■ Brief:
Pull every line that includes the word "description" from the data.

■ Provided data:
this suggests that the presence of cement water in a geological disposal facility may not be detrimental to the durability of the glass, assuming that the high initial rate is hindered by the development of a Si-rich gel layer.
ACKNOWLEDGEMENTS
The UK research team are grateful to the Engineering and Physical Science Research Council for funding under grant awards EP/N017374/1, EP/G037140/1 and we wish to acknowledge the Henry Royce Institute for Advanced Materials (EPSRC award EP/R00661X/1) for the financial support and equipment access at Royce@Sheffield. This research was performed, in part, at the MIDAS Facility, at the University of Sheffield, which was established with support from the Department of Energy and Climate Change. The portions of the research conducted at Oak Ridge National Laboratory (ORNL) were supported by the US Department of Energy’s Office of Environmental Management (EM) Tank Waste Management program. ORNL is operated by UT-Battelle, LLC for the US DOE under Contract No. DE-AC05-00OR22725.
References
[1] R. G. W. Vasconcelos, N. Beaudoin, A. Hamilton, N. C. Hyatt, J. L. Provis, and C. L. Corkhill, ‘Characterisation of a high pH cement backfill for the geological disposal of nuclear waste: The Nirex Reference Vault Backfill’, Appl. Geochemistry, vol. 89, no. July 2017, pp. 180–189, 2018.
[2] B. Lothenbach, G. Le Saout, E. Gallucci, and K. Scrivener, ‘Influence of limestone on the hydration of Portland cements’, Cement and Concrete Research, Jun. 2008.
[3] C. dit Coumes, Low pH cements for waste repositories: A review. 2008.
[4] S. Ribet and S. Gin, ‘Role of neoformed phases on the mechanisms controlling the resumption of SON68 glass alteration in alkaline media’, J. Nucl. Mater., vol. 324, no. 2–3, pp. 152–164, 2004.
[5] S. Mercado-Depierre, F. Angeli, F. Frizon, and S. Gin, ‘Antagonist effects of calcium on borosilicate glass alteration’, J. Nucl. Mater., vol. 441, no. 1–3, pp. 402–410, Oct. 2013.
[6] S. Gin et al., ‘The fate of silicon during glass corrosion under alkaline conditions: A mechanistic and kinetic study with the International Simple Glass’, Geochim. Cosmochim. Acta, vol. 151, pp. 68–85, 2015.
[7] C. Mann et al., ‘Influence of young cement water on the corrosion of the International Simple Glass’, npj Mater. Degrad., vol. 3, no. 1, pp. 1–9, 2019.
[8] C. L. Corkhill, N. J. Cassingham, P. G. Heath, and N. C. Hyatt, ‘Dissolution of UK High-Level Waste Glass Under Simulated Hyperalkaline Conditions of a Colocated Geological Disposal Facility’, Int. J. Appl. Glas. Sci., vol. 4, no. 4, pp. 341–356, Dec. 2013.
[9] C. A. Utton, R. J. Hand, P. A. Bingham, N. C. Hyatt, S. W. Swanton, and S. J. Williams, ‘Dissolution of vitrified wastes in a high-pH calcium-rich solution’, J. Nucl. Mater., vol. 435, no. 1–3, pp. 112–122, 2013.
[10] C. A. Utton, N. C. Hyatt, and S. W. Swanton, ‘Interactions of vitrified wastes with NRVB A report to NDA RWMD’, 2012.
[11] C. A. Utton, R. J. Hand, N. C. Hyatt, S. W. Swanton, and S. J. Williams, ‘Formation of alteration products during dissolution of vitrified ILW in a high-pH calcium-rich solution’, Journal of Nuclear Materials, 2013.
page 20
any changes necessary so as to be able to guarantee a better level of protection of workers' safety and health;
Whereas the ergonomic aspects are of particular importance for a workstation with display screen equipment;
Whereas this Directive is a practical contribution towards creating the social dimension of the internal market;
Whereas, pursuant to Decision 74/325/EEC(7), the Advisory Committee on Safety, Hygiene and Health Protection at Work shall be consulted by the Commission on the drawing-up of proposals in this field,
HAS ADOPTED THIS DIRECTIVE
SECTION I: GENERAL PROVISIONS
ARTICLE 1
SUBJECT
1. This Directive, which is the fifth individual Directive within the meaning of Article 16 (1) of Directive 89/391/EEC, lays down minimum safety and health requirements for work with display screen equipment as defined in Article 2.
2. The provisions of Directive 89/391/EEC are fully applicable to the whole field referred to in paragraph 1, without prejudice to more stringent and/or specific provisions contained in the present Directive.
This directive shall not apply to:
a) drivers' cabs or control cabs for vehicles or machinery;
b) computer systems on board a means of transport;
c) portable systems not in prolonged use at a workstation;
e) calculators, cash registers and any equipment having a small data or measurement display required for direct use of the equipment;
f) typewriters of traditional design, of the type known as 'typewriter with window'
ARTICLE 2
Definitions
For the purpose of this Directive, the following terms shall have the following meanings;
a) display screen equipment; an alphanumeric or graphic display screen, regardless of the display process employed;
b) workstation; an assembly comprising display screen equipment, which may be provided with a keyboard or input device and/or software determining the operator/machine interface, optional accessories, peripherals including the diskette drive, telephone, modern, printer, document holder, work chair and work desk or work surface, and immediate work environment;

==

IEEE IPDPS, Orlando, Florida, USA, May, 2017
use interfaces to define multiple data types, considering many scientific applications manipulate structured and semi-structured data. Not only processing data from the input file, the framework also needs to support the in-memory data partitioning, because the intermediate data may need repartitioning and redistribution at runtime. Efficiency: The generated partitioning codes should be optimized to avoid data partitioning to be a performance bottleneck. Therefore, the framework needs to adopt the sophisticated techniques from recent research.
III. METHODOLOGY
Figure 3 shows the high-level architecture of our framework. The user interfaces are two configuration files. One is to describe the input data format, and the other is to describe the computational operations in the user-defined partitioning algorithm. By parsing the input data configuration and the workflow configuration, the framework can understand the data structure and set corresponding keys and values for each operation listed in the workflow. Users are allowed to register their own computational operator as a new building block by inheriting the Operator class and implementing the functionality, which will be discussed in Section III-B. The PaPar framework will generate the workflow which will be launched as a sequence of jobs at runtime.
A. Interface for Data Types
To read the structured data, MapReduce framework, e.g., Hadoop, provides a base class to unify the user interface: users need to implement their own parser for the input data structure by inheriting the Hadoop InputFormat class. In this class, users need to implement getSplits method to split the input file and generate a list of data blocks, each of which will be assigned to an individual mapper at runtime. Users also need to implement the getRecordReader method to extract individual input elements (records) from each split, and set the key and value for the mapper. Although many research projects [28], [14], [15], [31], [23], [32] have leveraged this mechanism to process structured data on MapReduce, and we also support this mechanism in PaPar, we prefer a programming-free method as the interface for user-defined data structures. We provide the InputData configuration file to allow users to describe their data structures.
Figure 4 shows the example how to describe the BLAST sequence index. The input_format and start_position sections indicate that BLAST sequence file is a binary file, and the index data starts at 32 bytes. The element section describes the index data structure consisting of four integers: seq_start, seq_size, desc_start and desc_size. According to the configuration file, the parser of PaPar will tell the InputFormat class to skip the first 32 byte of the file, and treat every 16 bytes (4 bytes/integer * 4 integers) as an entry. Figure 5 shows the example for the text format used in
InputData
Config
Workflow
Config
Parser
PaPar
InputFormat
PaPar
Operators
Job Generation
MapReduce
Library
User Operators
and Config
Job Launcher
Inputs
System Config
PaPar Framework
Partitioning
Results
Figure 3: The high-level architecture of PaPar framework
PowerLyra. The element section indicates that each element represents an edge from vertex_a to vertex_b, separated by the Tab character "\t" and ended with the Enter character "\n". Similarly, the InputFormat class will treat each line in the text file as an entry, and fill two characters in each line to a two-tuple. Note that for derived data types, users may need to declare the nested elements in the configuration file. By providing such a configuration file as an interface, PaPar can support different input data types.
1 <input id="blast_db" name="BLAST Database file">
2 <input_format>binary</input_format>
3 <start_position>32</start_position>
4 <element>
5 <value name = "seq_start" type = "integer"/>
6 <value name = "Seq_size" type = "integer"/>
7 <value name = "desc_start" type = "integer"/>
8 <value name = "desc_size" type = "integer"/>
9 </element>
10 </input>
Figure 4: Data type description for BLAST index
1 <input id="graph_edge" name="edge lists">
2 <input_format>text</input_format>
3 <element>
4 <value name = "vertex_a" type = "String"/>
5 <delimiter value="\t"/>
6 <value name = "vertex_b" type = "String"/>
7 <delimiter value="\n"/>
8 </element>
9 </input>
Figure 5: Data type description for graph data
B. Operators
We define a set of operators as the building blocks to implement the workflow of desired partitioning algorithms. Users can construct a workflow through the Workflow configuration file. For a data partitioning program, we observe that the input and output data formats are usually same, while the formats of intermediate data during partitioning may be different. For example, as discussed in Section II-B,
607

■ Written reply:
Figure 4: Data type description for BLAST index
Figure 5: Data type description for graph data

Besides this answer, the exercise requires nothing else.